The European Central Bank is stressing that interest rates will stay low well into next year even as the U.S. Federal Reserve is expected to keep raising rates in coming months.
The central bank for the 19 countries that use the euro left its key rates and monetary stimulus settings unchanged at a meeting Thursday at its headquarters in Frankfurt, Germany.
Investors are looking for more clarity from ECB President head Mario Draghi's subsequent news conference on when interest rates might start to rise next year.
The Frankfurt-based bank also said it was cutting its monthly bond purchases from 30 billion euros ($35 billion) to 15 billion euros from October to December, when the quantitative easing scheme is due to end. The announcement surprised observers.
Alongside ultra-low interest rates, bond-buying or quantitative easing (QE) was designed to pump cash through the financial system and into the real economy, stoking growth and in turn powering inflation towards the central bank's 2.0 percent price stability target.
After more than three years and some 2.4 trillion euros of QE, eurozone inflation hit 2.0 percent in June after 1.9 percent in May.
But with their eyes on meeting the target over the medium term, ECB policymakers are unlikely to budge from plans to leave interest rates at their historic lows -- the other pillar of its support to the economy -- until at least summer next year.
The bank said it will keep interest rates on hold "through the summer" of 2019. Speculation on what that means has ranged from July to September or even later.
The ECB is withdrawing stimulus as the economy grows, but doing it so slowly that its path is diverging sharply from that of the Fed, which is already raising rates. The Fed has withdrawn stimulus more quickly because the U.S. economy emerged from the Great Recession more quickly, and now has lower unemployment.
The rich world's major central banks — also including the Bank of England and the Bank of Japan— are slowly withdrawing stimulus measures they deployed to support the economy during and after the global financial crisis and Great Recession.
The end of the stimulus will have wide-ranging effects, such as increasing borrowing costs for governments and home buyers. By raising returns on safe assets such as bonds and savings accounts, it could also make those holdings more attractive relative to stocks and change investor attitudes toward the risks of the longstanding bull market. The ECB is proceeding gingerly to avoid market disruptions.

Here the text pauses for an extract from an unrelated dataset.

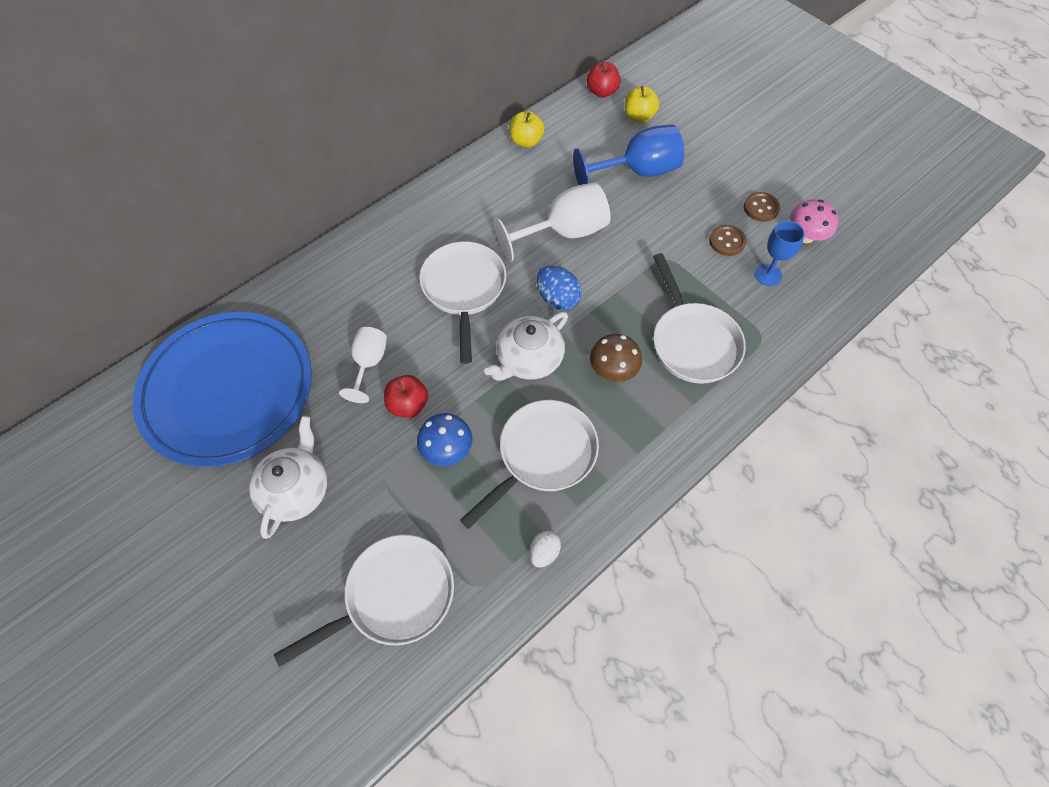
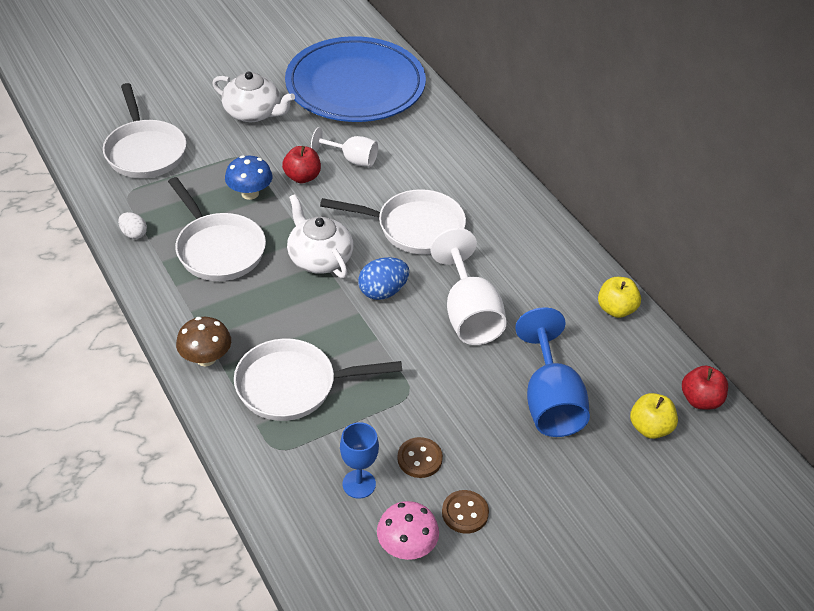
camera: 100 degrees right, 15 degrees down
(613, 371) = (284, 314): brown mushroom -> brown mushroom (206, 358)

ECB officials have expressed confidence that inflation is sustainably trending toward their goal of just under 2 percent. It came in at 2 percent in June, although when excluding volatile items like oil and food, prices remain weaker. The central bankers are still keeping a wary eye on recent signs of weaker growth, and on the chance that a trade conflict between the United States and other countries could hurt global trade and thus the export-dependent European economy.
Lower exchange rates in the eurozone can help keep the euro's exchange rate lower against the dollar, which helps European exporters.
The ECB's short-term benchmark rate was unchanged at a record low of zero, as was the negative 0.4 percent rate on deposits it takes from banks. That is a penalty aimed at pushing the banks to lend and support the economy rather than hoard the money. By comparison, the Fed's key rate is in a range between 1.75 percent and 2 percent and more rate increases are expected this year.